# STATED TASK 1
Why does the text on fixing a punch to a press-bending machine say a safety system against accidental fall is needed? Please answer in one to three sentences.
# STATED TASK 2
Pick up the text on fixing a punch to a press-bending machine after its final sentence and carry it on.

# PAGE EXTRACT
TO THE CURSOR OF A PRESS-BENDING MACHINE

The present invention regards a device for fixing a tool to the cursor of a press-bending machine,

The press bending machines are equipped with tools (punches) to bend e.g. metal sheet pressing it inside corresponding fixed matrices. To each working step of the sheet metal a special punch corresponds, which must be changed from time to time and removably fixed to a cursor via a fixing device.

The device comprises a massive central body and a clamping bracket movable with respect to it. Together they form a clamp structure to block the punch and keep it suspended vertically.

The punch is a heavy and blunt piece, which is replaced manually at every new setup of the press. It is therefore necessary a safety system against accidental fall.

One recurring solution is to provide stop teeth which engage in a groove of the punch.

U.S. 5,022,256 uses a flexible plate screwed to the back of the main body behind the bracket and provided with a detent. The plate can block the punch and can flex elastically toward the bracket to allow removal of the punch. But the plate is a rather weak structural element and very prone to shocks and stresses, that can deform it and render unsafe.

# DATA ROWS
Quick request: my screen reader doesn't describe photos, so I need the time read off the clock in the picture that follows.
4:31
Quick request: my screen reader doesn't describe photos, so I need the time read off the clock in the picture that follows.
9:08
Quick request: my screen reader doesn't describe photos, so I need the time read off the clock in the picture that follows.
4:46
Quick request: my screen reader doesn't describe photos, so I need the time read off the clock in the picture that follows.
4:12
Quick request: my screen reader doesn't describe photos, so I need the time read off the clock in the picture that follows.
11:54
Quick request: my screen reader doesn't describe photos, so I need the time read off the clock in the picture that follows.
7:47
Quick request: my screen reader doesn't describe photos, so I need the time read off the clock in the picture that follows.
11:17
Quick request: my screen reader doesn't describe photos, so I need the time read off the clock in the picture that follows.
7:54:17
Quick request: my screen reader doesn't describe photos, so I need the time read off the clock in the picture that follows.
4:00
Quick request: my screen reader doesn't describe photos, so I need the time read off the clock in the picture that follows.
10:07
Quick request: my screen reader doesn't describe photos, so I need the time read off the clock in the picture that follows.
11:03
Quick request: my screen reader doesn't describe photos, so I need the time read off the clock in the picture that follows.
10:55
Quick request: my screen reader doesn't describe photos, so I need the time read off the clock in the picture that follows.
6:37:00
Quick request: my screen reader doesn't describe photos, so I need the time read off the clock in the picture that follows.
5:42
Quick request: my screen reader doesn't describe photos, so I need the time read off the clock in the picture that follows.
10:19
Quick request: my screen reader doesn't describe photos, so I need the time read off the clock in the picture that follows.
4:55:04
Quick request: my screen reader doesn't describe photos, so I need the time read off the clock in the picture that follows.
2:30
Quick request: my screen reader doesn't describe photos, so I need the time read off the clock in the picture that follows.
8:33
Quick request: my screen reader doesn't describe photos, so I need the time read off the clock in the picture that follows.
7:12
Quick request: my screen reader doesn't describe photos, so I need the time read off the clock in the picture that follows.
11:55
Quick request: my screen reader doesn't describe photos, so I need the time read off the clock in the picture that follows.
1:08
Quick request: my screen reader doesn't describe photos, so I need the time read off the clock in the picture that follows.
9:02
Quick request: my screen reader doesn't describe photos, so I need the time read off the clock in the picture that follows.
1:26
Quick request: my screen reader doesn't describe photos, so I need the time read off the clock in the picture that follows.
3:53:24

# ANSWER 1
The punch is a heavy, blunt piece that is replaced by hand at every new setup of the press. A safety system is therefore needed to keep it from falling accidentally.

# ANSWER 2
A more sophisticated device is described in WO 01 /39906. The device still comprises a massive central body and a clamping bracket attached to it. Between the central body and the bracket is a plurality of stop hooks. These have a curved tooth at the upper end, which can engage an inner lip inside the bracket for support, so that the punch hangs to the bracket during disassembly. In addition to the other end they have a tooth for engaging a groove of the punch in order to lock it on the main body. In the middle there is a spring that is pushed by a terminal tooth of the bracket when the device is to clamp the punch.

The shape of the stop hooks and the bracket is very complicated to make, due to a lot of working needed to obtain teeth and corresponding grooves. During the detachment the weight of the tool rests entirely on the curved tooth of the stop hooks, which must be sized appropriately along with the brackets they are suspended to. This imposes structural constraints on the bracket and its connecting means to the main body.

The bracket pushes a very small area of the stop hook with a tooth. The high pressure causes a deformation of the stop hook which weakens and wears it. The various stop hooks undergo different deformations, and different tolerances occurs in their clamping action. It may then happen that just a few stop hooks are actually pushing the punch, while others in practice do not cooperate. Note that in WO 01 /39906 the movement of the bracket can only be rotary because the stop hook must also push up the punch against an abutment. Therefore not only the tooth of the bracket presses the hook but it also will drag above, further stressing it.

Another problem is that while moving the punch during the assembly the hook is pulled or stressed, and its curved teeth often break. Unfortunately, the hooked configuration of those teeth and their modest thickness, limited by the overall size of the fixing device, do not allow structural strengthening.

The main object of the present invention is to improve this state of the art.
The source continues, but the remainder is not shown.